Thursday, June 25, 2009

To Inside or Outside the World, and How

As an expatriate living in strange places, I have to find new ways to perceive, and take part in, the life around me.


Of course, these places are not strange to the people who live there; to them, I am the stranger.  I walk about in my obvious outsider skin and look like a freak.  Sometimes, this difference makes me stay inside instead of go out - I'm tired of being odd.


My "inside" at the moment is the Ubuntu Hotel in Bujumbura, the capital of Burundi and my new 'strange place.'  The other day I was feeling freak-ish and closed in, so I pulled back the curtains and looked out.


Glancing left, I saw the walled compounds of Bujumbura rise to meet the hills, still lush and green despite a month of dry.  I looked for, but could not see, the source of the deep drumming pounding into my room.  Even nearby palm trees swayed to the energy of those beats.


Well, actually, the palm trees moved to the breeze from the lake.  Glancing to my right, I saw Lake Tanganyika, a glossy blue surface rippled dark with waves.  I had to stop myself from smelling salty air - it's only a freshwater lake, though it looks like an ocean.


I rolled both windows open to let the breeze into my room.  Though I didn't want to go outside, at least I could let the outside in.


This blog intends to be a record of what I find when I do go beyond the window, beyond the door, beyond the compound wall and exchange the world inside for that big, crazy out-of-doors.

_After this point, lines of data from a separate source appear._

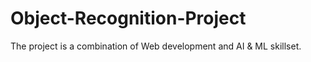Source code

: # Object-Recognition-Project
The project is a combination of Web development and AI &amp; ML skillset.
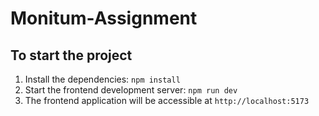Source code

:# Monitum-Assignment

## To start the project

1. Install the dependencies: `npm install`
2. Start the frontend development server: `npm run dev`
3. The frontend application will be accessible at `http://localhost:5173`
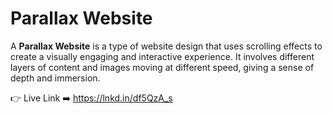 
# Parallax Website

A **Parallax Website** is a type of website design that uses scrolling effects to create a visually engaging and interactive experience. It involves different layers of content and images moving at different speed, giving a sense of depth and immersion.



👉 Live Link ➡️ https://lnkd.in/df5QzA_s
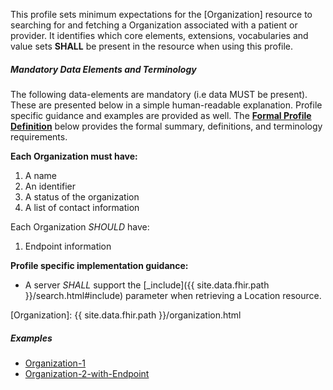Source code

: This profile sets minimum expectations for the [Organization] resource to searching for and fetching a Organization associated with a patient or provider. It identifies which core elements, extensions, vocabularies and value sets **SHALL** be present in the resource when using this profile.


##### Mandatory Data Elements and Terminology

The following data-elements are mandatory (i.e data MUST be present). These are presented below in a simple human-readable explanation.  Profile specific guidance and examples are provided as well.  The [**Formal Profile Definition**](#profile) below provides the  formal summary, definitions, and  terminology requirements.  

**Each Organization must have:**

1.  A name
1.  An identifier
1.  A status of the organization
1.  A list of contact information

Each Organization *SHOULD* have:

1. Endpoint information

**Profile specific implementation guidance:**

* A server *SHALL* support the [_include]({{ site.data.fhir.path }}/search.html#include) parameter when retrieving a Location resource.


[Organization]: {{ site.data.fhir.path }}/organization.html

##### Examples

- [Organization-1](Organization-example-organization-1.html)
- [Organization-2-with-Endpoint](Organization-example-organization-2.html)
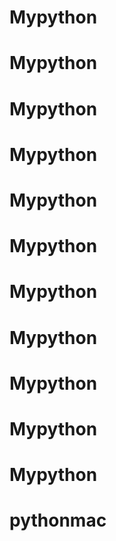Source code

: # Mypython
# Mypython
# Mypython
# Mypython
# Mypython
# Mypython
# Mypython
# Mypython
# Mypython
# Mypython
# Mypython
# pythonmac
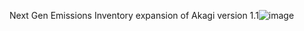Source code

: Next Gen Emissions Inventory expansion of Akagi version 1.1![image](https://user-images.githubusercontent.com/99386739/153478669-ead64cd6-b4ab-4d0c-99c0-2e0412aded60.png)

These days I often make the inside-to-outside leap on the bicycle I brought from the US.  Though the bike makes me stick out even more - look Mom, there's a white man in an outlandish helmet pedaling up our road! - it also gets me out.


When I don't want to engage with the newness around me, or don't know how to, I get on my bike and go somewhere. Anywhere.  Then the bicycle becomes my way of seeing the world, and by "seeing" I mean more than just looking.  I mean - I don't know quite how to put it - a deeper way of seeing, a biting into, a true and symbiotic experience-ing of the place that my difference sometimes isolates me from.


So I'm calling this blog "Biking Bujumbura" not because it will be all about bike riding (it won't), but because my bicycle is, at present, often my actual and metaphorical way of seeing this new place where I've landed.  In the midst of the unfamiliar, the familiar exercise of riding becomes my interpretive lens.


I pedal myself into the world, and the world takes me for a tour.